[Data]
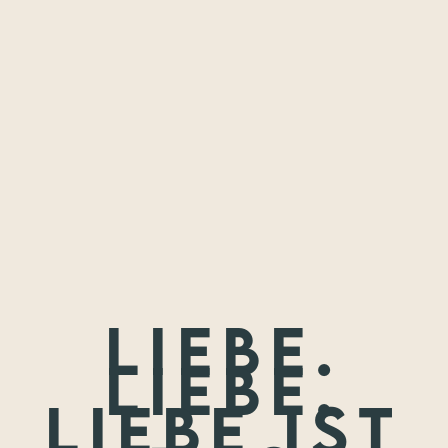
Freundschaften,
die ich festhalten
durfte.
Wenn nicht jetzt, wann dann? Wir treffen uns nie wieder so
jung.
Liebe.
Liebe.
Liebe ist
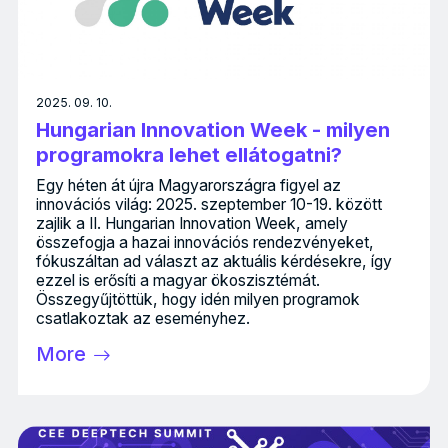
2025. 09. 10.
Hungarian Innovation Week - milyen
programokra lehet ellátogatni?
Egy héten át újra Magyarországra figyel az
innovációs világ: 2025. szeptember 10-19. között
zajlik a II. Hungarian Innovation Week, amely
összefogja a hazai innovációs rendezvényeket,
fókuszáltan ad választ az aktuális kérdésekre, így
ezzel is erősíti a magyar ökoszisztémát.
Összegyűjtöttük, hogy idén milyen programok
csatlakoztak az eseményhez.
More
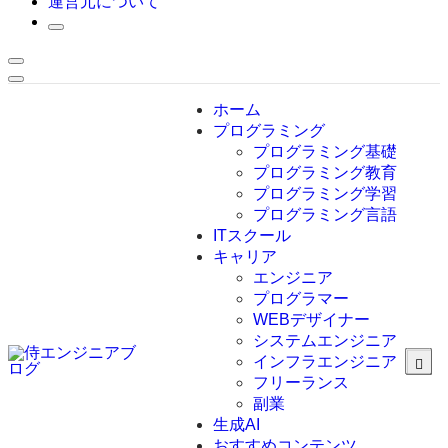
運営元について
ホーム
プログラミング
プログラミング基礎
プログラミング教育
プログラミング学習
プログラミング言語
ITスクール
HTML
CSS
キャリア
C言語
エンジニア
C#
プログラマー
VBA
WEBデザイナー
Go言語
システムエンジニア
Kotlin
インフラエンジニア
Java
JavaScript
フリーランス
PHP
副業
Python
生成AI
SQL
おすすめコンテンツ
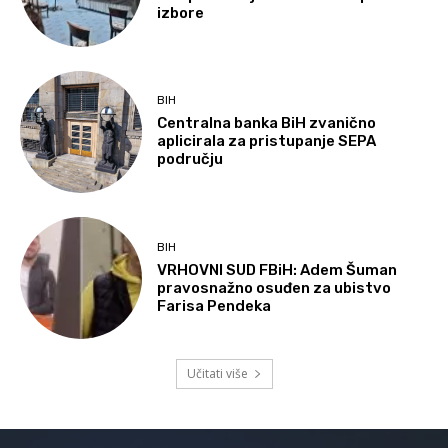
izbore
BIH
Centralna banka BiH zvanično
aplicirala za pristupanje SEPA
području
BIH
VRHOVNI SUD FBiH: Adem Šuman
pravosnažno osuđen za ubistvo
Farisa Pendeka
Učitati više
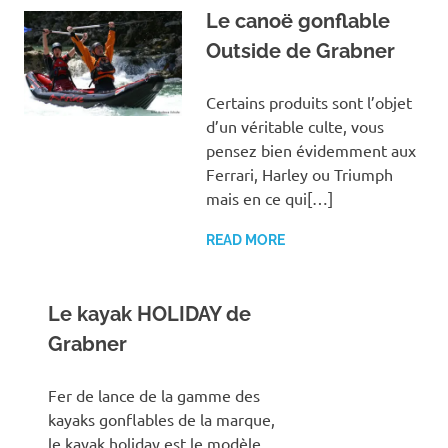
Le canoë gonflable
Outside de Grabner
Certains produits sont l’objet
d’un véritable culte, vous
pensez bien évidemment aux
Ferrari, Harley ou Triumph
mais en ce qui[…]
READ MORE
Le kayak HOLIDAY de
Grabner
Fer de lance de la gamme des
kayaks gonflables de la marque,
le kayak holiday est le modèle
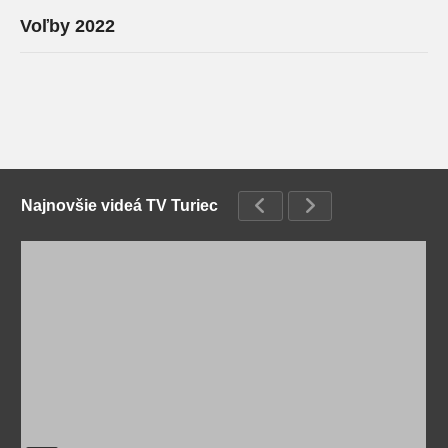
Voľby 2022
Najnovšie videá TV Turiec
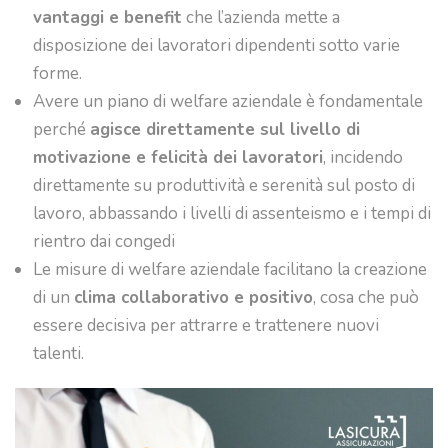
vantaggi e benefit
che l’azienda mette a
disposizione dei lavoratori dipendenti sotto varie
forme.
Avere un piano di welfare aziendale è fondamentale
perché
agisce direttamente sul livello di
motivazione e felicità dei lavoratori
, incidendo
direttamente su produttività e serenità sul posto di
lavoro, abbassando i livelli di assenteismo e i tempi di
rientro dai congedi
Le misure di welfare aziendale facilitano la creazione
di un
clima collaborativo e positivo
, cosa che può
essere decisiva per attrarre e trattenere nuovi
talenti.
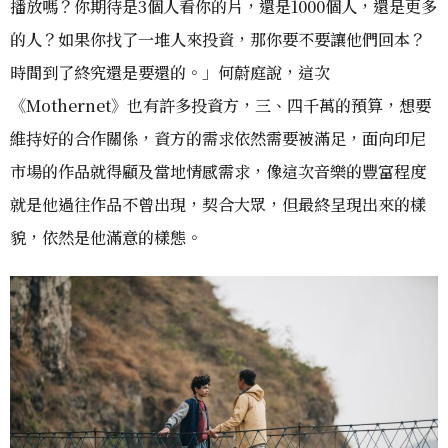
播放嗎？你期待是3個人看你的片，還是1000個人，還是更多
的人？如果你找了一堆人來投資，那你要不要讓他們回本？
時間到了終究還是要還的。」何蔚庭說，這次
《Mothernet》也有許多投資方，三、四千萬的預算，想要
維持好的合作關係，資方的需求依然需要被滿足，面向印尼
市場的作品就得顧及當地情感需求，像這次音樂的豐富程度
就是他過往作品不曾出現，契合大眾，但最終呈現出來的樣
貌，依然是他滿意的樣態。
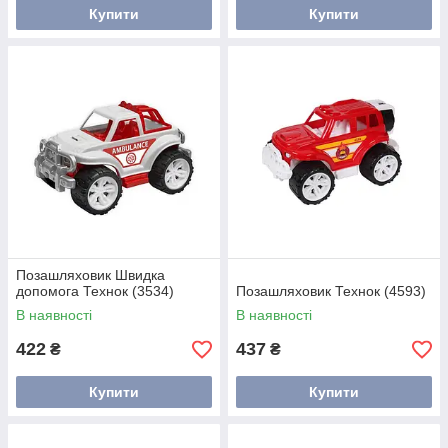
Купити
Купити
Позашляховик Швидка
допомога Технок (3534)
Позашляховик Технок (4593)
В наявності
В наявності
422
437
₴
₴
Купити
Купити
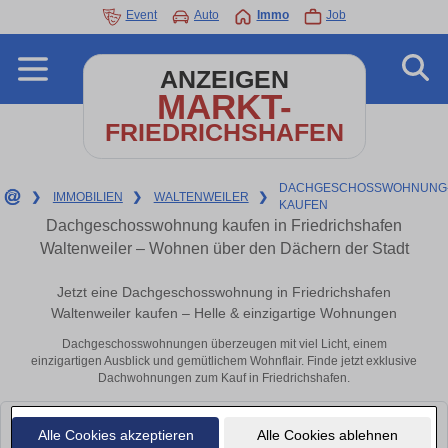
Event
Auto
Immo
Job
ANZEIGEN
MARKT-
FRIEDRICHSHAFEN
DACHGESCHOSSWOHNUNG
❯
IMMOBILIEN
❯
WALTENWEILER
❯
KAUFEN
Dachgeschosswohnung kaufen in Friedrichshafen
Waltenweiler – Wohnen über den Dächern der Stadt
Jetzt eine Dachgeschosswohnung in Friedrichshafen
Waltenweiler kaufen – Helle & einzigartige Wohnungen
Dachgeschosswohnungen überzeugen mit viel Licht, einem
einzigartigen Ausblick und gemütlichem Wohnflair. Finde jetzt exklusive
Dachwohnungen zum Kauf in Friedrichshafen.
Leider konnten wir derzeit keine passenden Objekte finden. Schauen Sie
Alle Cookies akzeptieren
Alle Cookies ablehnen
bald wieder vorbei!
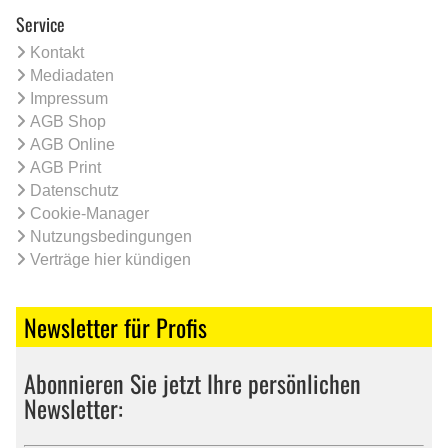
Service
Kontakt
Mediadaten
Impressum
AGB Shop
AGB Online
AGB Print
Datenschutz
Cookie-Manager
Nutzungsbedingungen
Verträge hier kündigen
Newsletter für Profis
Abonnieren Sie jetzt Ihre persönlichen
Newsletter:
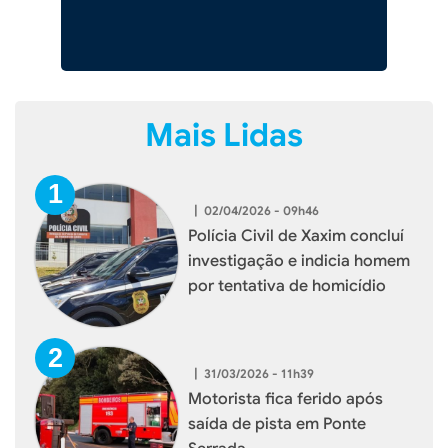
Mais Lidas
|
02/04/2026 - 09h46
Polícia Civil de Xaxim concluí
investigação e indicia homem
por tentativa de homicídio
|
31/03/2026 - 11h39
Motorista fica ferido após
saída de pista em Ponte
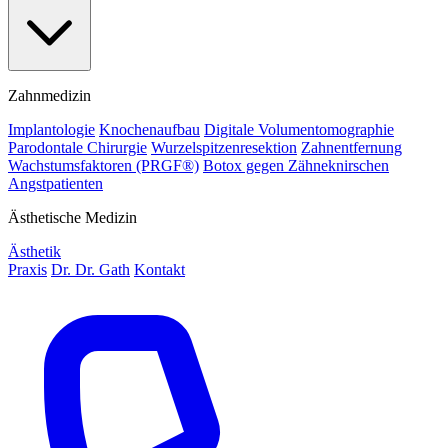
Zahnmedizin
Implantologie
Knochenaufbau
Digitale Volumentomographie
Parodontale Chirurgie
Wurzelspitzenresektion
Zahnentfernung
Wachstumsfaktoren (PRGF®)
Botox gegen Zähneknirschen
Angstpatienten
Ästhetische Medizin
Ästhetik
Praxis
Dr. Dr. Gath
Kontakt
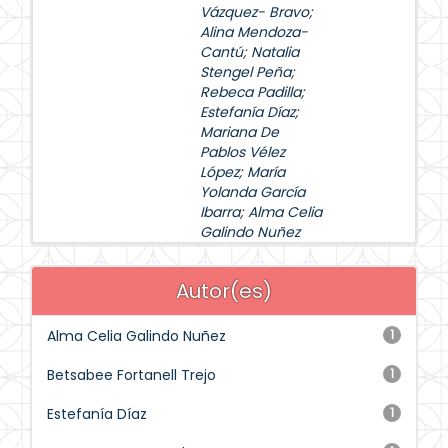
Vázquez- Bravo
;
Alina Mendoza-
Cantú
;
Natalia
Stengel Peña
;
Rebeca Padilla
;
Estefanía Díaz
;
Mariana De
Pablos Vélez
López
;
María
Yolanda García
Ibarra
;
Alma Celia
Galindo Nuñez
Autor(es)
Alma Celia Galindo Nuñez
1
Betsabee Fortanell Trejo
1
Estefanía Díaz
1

[Instructions for the task]
Say the number of lines in the entries that have the string "Hungarian", and only that.

[Task solution]
2